* Activity list:
1) According to the bond notes article, where do most of the cash dealers near Mupedzanhamo do their business?
2) Rewrite the paragraph of the bond notes article that begins "The 22% rate is fairly lower" as one shorter sentence that keeps its main facts.
3) Continue the news article about cash dealers selling bond notes at Mupedzanhamo, starting after its final paragraph.

* Source extract:
* * * *
In a snap survey conducted by NewsDay at Mupedzanhamo on Saturday, cash dealers were selling freshly minted bond notes to cash buyers at low premium market rates.
The 22% rate is fairly lower than the 50% to 60% rates currently charged by cash dealers in Harare's central business district (CBD) for bond notes to those using EcoCash transfers.
"They are offering a 20% rate if you want bond coins and 22% if you want bond notes. The money looks so new as if it is coming straight from the bank," one woman, who had just completed a transaction, said.
NewsDay found that the majority of the cash dealers, who were still just a few, do their business in front of the dilapidated Matapi Flats, which are opposite Mupedzanhamo.
Upon interrogating this new crop of cash dealers on where the money was coming from, they were dismissive and declined to comment.
However, from the few people who spoke to NewsDay on condition of anonymity, the paper gathered that the cash dealers were trying to take advantage of the high traffic visiting Mupedzanhamo.As elections draw nearer, parallel market rates have been fluctuating, with the parallel market rates for the United States dollar hitting 100% when either using EcoCash or bank transfers to purchase the greenback.
Parallel market rates for bond notes ranged from 70% to 80% at the time for EcoCash or bank transfer rates.
* * * *
Records from a data source
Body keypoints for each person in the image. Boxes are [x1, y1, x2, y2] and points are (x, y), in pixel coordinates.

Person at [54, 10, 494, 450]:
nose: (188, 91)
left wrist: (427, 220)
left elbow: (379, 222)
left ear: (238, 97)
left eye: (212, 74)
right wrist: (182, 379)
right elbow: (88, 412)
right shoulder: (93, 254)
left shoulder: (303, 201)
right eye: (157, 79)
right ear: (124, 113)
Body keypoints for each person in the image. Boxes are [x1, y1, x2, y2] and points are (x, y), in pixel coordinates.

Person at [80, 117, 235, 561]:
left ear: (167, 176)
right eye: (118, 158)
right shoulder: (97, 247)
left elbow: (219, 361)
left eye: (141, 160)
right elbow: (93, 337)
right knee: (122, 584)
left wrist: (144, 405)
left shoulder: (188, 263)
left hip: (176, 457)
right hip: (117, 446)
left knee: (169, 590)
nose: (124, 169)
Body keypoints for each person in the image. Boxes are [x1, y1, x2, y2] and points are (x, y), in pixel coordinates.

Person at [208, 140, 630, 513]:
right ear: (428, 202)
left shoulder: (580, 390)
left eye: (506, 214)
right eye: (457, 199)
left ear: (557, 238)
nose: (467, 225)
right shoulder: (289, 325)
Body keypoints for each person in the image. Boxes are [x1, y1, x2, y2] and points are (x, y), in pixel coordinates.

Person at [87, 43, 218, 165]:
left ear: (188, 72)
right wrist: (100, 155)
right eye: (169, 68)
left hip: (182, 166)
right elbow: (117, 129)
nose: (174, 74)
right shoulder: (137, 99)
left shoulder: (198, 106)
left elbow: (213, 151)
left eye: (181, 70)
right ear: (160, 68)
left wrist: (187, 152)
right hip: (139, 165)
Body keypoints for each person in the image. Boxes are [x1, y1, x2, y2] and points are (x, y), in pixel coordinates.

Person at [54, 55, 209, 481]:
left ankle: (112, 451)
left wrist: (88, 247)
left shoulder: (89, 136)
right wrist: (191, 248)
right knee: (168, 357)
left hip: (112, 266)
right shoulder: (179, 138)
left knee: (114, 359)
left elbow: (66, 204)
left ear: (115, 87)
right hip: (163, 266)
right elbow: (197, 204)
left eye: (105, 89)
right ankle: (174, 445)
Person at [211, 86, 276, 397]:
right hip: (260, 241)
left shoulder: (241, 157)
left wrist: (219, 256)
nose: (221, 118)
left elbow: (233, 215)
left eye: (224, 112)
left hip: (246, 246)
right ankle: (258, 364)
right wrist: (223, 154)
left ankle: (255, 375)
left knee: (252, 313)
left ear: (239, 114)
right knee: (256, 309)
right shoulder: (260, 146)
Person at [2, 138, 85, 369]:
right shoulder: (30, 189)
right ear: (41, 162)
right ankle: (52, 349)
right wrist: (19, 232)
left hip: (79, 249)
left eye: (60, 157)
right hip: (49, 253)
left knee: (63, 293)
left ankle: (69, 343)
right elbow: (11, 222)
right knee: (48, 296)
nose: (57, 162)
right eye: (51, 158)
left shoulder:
* * * *
* Answers for each item:
1) In front of the dilapidated Matapi Flats, which are opposite Mupedzanhamo.

2) The 22% rate is well below the 50% to 60% that cash dealers in Harare's CBD charge EcoCash users for bond notes.

3)
Currently, the rates are pegged at between 80% and 85% in the Harare CBD for the greenback for those with bond notes.
Recently, central bank governor John Mangudya said "the major users of foreign currency have been provided foreign currency and also letters of credit for them to import all the essentials, so there is no reason why the rates should, therefore, go up again when demand for foreign currency is being met through these interventions that we have done".
"Therefore, there are people who are out there who are trying to send panic and despondency in the economy," he said.
The lender of last resort boss added that those who were selling foreign currency at ridiculous rates were going to regret "because people are just making money out of them, it is just arbitrage".
He based this on the fact that the Reserve Bank of Zimbabwe was now going to inject $150 million a month into the economy, up from $100 million previously.